> _PROBLEM REQUIREMENTS_
Rewrite the text of the data below, replacing "Голы" with "Мячи" everywhere and leaving everything else unchanged. Leave the pictures out of your answer.

Source records:
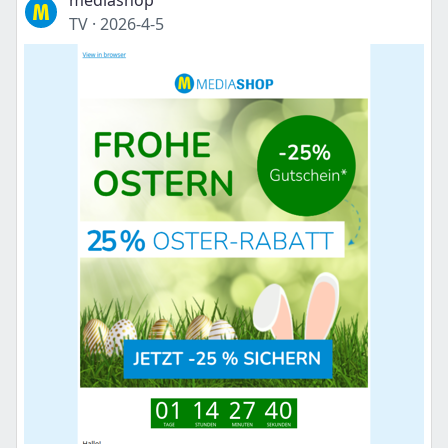
mediashop
TV
·
2026-4-5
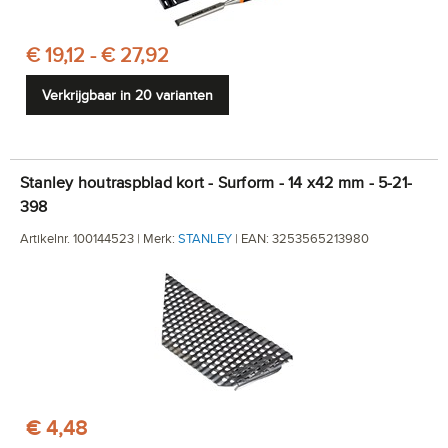
€ 19,12 - € 27,92
Verkrijgbaar in 20 varianten
Stanley houtraspblad kort - Surform - 14 x42 mm - 5-21-
398
Artikelnr. 100144523 | Merk:
STANLEY
| EAN: 3253565213980
€ 4,48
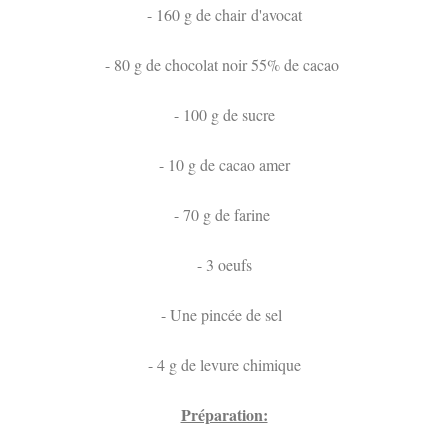
- 160 g de chair d'avocat
- 80 g de chocolat noir 55% de cacao
- 100 g de sucre
- 10 g de cacao amer
- 70 g de farine
- 3 oeufs
- Une pincée de sel
- 4 g de levure chimique
Préparation:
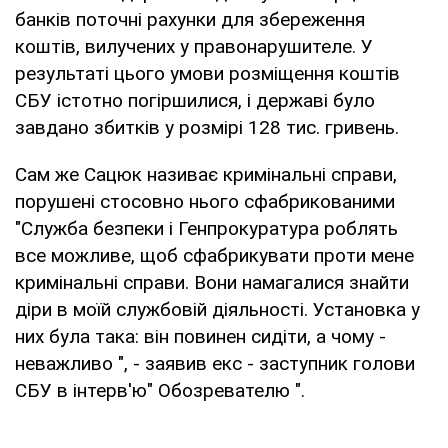
банків поточні рахунки для збереження
коштів, вилучених у правонарушителе. У
результаті цього умови розміщення коштів
СБУ істотно погіршилися, і державі було
завдано збитків у розмірі 128 тис. гривень.
Сам же Сацюк називає кримінальні справи,
порушені стосовно нього сфабрикованими
"Служба безпеки і Генпрокуратура роблять
все можливе, щоб сфабрикувати проти мене
кримінальні справи. Вони намагалися знайти
діри в моїй службовій діяльності. Установка у
них була така: він повинен сидіти, а чому -
неважливо ", - заявив екс - заступник голови
СБУ в інтерв'ю" Обозревателю ".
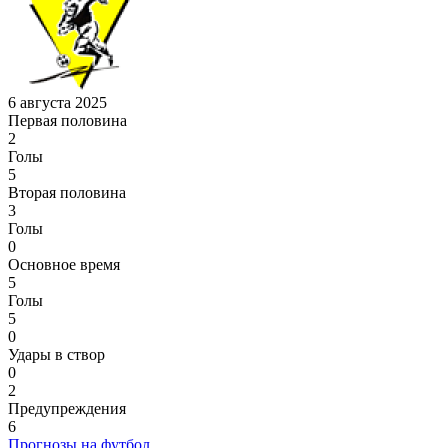
6 августа 2025
Первая половина
2
Голы
5
Вторая половина
3
Голы
0
Основное время
5
Голы
5
0
Удары в створ
0
2
Предупреждения
6
Прогнозы на футбол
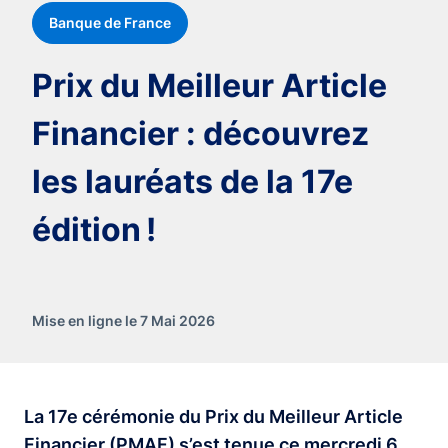
Banque de France
Prix du Meilleur Article
Financier : découvrez
les lauréats de la 17e
édition !
Mise en ligne le 7 Mai 2026
La 17e cérémonie du Prix du Meilleur Article
Financier (PMAF) s’est tenue ce mercredi 6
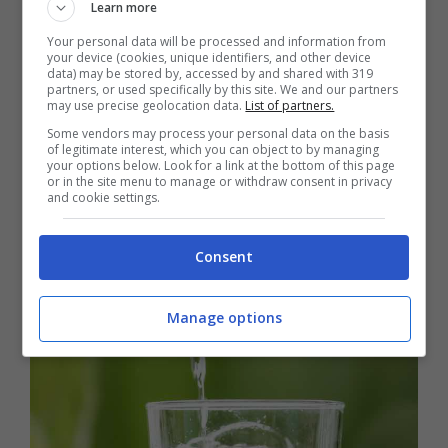
Learn more
Le
donne in gravidanza o in fase di
Your personal data will be processed and information from
allattamento
dovrebbero bere
your device (cookies, unique identifiers, and other device
data) may be stored by, accessed by and shared with 319
rispettivamente
0.3 litri e 0.7 litri di
partners, or used specifically by this site. We and our partners
may use precise geolocation data.
List of partners.
acqua
in più;
Some vendors may process your personal data on the basis
of legitimate interest, which you can object to by managing
Si dovrebbe inoltre aumentare la
your options below. Look for a link at the bottom of this page
or in the site menu to manage or withdraw consent in privacy
quantità di acqua quando si svolgo
and cookie settings.
degli
sforzi fisici
, dato che – in queste
circostanze – si possono perdere fino a
Consent
2 litri di acqua ogni ora.
Manage options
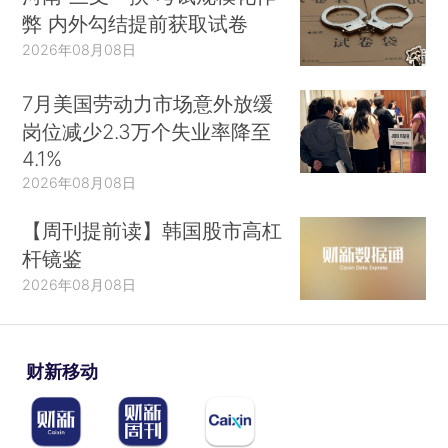
弊 内外勾结提前获取试卷
2026年08月08日
7月美国劳动力市场意外放缓
岗位减少2.3万个失业率降至
4.1%
2026年08月08日
【周刊提前读】韩国股市高杠
杆镜鉴
2026年08月08日
财新移动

> _EXERCISE SOLUTION_
mediashop
TV
·
2026-4-5
€ 19,12 - € 27,92
Verkrijgbaar in 20 varianten
Stanley houtraspblad kort - Surform - 14 x42 mm - 5-21-
398
Artikelnr. 100144523 | Merk:
STANLEY
| EAN: 3253565213980
€ 4,48
- 160 g de chair d'avocat
- 80 g de chocolat noir 55% de cacao
- 100 g de sucre
- 10 g de cacao amer
- 70 g de farine
- 3 oeufs
- Une pincée de sel
- 4 g de levure chimique
Préparation:
банків поточні рахунки для збереження
коштів, вилучених у правонарушителе. У
результаті цього умови розміщення коштів
СБУ істотно погіршилися, і державі було
завдано збитків у розмірі 128 тис. гривень.
Сам же Сацюк називає кримінальні справи,
порушені стосовно нього сфабрикованими
"Служба безпеки і Генпрокуратура роблять
все можливе, щоб сфабрикувати проти мене
кримінальні справи. Вони намагалися знайти
діри в моїй службовій діяльності. Установка у
них була така: він повинен сидіти, а чому -
неважливо ", - заявив екс - заступник голови
СБУ в інтерв'ю" Обозревателю ".
6 августа 2025
Первая половина
2
Мячи
5
Вторая половина
3
Мячи
0
Основное время
5
Мячи
5
0
Удары в створ
0
2
Предупреждения
6
Прогнозы на футбол
Banque de France
Prix du Meilleur Article
Financier : découvrez
les lauréats de la 17e
édition !
Mise en ligne le 7 Mai 2026
La 17e cérémonie du Prix du Meilleur Article
Financier (PMAF) s’est tenue ce mercredi 6
Learn more
Le
donne in gravidanza o in fase di
Your personal data will be processed and information from
allattamento
dovrebbero bere
your device (cookies, unique identifiers, and other device
data) may be stored by, accessed by and shared with 319
rispettivamente
0.3 litri e 0.7 litri di
partners, or used specifically by this site. We and our partners
may use precise geolocation data.
List of partners.
acqua
in più;
Some vendors may process your personal data on the basis
of legitimate interest, which you can object to by managing
Si dovrebbe inoltre aumentare la
your options below. Look for a link at the bottom of this page
or in the site menu to manage or withdraw consent in privacy
quantità di acqua quando si svolgo
and cookie settings.
degli
sforzi fisici
, dato che – in queste
circostanze – si possono perdere fino a
Consent
2 litri di acqua ogni ora.
Manage options
弊 内外勾结提前获取试卷
2026年08月08日
7月美国劳动力市场意外放缓
岗位减少2.3万个失业率降至
4.1%
2026年08月08日
【周刊提前读】韩国股市高杠
杆镜鉴
2026年08月08日
财新移动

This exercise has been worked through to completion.